[[ Exercise text, beginning ]]

Generally, the fluid may be introduced into the fluid chamber 268 through the
fill port 286 and
subsequently through the fill bore 288. During such filling of the fluid
chamber 268, one or
more of the shear pin 284 and the plug 294 may be removed to allow egress of
other fluids or
excess of the filling fluid. Thereafter, the shear pin 284 and/or the plug 294
may be replaced
to capture the fluid within the fill bore 288, fluid chamber 268, the metering
device 291, and
the drain bore 292. With the sleeve system 200 and installation mode described
above,
though the sleeve flow bore 216 may be pressurized, movement of the above-
described
restricted portions of the sleeve system 200 remains restricted.

[[ Exercise text, end ]]
[[ Given data, beginning ]]

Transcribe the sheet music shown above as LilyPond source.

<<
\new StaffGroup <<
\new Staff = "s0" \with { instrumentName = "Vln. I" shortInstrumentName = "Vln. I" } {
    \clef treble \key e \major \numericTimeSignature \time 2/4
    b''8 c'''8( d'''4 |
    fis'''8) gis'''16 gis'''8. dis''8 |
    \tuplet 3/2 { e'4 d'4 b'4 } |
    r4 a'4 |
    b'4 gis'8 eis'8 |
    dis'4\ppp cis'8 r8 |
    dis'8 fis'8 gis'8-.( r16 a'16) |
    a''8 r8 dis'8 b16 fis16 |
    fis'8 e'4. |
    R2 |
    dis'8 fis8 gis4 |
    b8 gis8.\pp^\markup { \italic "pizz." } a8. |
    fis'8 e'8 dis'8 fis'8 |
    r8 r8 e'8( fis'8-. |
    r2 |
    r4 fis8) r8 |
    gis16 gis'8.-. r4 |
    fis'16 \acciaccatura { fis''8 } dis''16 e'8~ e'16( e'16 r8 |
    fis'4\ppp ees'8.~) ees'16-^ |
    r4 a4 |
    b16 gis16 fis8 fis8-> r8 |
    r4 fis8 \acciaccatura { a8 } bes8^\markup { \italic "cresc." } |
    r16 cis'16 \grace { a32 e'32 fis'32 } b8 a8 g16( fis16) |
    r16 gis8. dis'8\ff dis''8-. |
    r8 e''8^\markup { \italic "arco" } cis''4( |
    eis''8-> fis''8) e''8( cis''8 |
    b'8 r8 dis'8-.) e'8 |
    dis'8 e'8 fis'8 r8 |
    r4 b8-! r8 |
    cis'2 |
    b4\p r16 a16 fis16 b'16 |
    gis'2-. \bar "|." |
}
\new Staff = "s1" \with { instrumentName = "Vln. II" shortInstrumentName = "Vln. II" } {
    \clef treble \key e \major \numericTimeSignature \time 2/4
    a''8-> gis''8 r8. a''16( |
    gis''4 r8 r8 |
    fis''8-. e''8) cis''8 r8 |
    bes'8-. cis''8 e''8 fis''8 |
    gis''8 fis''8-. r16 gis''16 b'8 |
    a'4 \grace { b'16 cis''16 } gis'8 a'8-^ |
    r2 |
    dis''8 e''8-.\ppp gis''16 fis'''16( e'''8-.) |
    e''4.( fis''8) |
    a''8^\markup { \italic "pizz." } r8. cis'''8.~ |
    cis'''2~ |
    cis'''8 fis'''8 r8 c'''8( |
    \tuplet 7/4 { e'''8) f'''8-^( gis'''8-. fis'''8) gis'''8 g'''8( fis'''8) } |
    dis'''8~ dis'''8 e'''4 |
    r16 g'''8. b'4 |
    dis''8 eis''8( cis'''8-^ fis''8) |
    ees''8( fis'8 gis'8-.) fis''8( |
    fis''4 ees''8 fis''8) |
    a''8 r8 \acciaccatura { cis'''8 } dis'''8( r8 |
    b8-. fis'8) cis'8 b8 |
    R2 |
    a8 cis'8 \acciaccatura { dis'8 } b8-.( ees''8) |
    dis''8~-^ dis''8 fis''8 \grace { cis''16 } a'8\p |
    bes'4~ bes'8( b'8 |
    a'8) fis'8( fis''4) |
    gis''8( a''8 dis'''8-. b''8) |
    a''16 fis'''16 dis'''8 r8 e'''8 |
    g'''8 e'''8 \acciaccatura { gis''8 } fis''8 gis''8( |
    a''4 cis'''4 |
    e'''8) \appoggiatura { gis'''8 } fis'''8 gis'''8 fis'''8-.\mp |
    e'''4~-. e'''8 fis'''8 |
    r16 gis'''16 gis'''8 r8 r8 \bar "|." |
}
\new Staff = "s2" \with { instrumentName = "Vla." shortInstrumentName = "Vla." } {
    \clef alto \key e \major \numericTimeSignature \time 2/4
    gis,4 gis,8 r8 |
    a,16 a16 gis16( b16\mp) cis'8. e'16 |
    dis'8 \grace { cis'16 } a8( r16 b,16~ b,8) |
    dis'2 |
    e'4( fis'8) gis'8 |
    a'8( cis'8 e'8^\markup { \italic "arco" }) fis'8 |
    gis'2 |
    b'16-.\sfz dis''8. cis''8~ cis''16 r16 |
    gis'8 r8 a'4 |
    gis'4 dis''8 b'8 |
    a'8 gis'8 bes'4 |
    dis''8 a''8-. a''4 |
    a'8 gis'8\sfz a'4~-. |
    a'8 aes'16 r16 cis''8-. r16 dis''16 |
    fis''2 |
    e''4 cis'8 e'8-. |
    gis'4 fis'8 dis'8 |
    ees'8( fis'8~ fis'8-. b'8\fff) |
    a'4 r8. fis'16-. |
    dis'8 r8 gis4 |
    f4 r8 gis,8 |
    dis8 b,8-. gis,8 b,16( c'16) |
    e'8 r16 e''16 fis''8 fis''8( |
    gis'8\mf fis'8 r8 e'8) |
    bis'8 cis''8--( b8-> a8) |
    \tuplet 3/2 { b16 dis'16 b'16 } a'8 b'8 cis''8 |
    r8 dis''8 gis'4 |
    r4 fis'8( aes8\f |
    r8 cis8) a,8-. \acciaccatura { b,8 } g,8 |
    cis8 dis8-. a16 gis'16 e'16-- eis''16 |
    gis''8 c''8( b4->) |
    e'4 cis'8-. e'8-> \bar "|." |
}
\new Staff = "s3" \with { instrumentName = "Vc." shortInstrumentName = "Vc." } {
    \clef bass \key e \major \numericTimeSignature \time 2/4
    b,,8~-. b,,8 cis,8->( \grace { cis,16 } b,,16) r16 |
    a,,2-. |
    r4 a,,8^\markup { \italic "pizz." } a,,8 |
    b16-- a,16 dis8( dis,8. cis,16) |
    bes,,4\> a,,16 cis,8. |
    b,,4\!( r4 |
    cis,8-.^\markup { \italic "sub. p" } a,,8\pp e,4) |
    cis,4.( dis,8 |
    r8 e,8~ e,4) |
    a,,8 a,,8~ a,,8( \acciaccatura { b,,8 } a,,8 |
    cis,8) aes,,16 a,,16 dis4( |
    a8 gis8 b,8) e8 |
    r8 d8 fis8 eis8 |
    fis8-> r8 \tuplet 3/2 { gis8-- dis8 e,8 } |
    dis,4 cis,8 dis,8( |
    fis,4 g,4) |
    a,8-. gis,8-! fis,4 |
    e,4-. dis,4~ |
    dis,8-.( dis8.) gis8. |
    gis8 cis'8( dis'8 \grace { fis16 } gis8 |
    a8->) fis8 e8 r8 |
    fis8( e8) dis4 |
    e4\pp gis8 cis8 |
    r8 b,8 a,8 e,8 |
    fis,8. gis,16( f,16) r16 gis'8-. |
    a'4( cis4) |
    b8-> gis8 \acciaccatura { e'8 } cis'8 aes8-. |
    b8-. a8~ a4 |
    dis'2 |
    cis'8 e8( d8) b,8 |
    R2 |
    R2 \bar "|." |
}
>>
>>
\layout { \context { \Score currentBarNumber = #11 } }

[[ Given data, end ]]

Activities>
- a) Decide whether each statement agrees with the passage on the sleeve system, and for each one answer yes or no and quote the deciding words. (i) The fluid goes through the fill port first and then through the fill bore. (ii) During filling, both the shear pin and the plug must be removed. (iii) Pressurizing the sleeve flow bore lets the restricted portions of the sleeve system move freely.
- b) Write the next part of the passage on the sleeve system, starting after its final sentence.

Answers by task>
- a)
(i) Yes: "subsequently through the fill bore 288"
(ii) No: "one or more of the shear pin 284 and the plug 294 may be removed"
(iii) No: "restricted portions of the sleeve system 200 remains restricted"

- b)
[0034] Referring now to Figure 3, the obturator 276 may be passed through the
work
string 112 until the obturator 276 substantially seals against the seat gasket
272 (as shown in
Figure 2). With the obturator 276 in place against the seat gasket 272, the
pressure within the
sleeve flow bore 216 may be increased uphole of the obturator until the
obturator 276
transmits sufficient force through the seat gasket 272, the seat 270, and the
seat support 274 to
cause the shear pin 284 to shear. Once the shear pin 284 has sheared, the
obturator 276 drives
the seat gasket 272, the seat 270, and the seat support 274 downhole from
their installation
mode positions. However, even though the sleeve 260 is no longer restricted
from downhole
movement by the seat gasket 272 and the seat 270, downhole movement of the
sleeve 260 and
the piston 246 above the sleeve 260 is delayed. Once the seat gasket 272 no
longer obstructs
downward movement of the sleeve 260, the sleeve system 200 may be referred to
as being in a
"delayed mode."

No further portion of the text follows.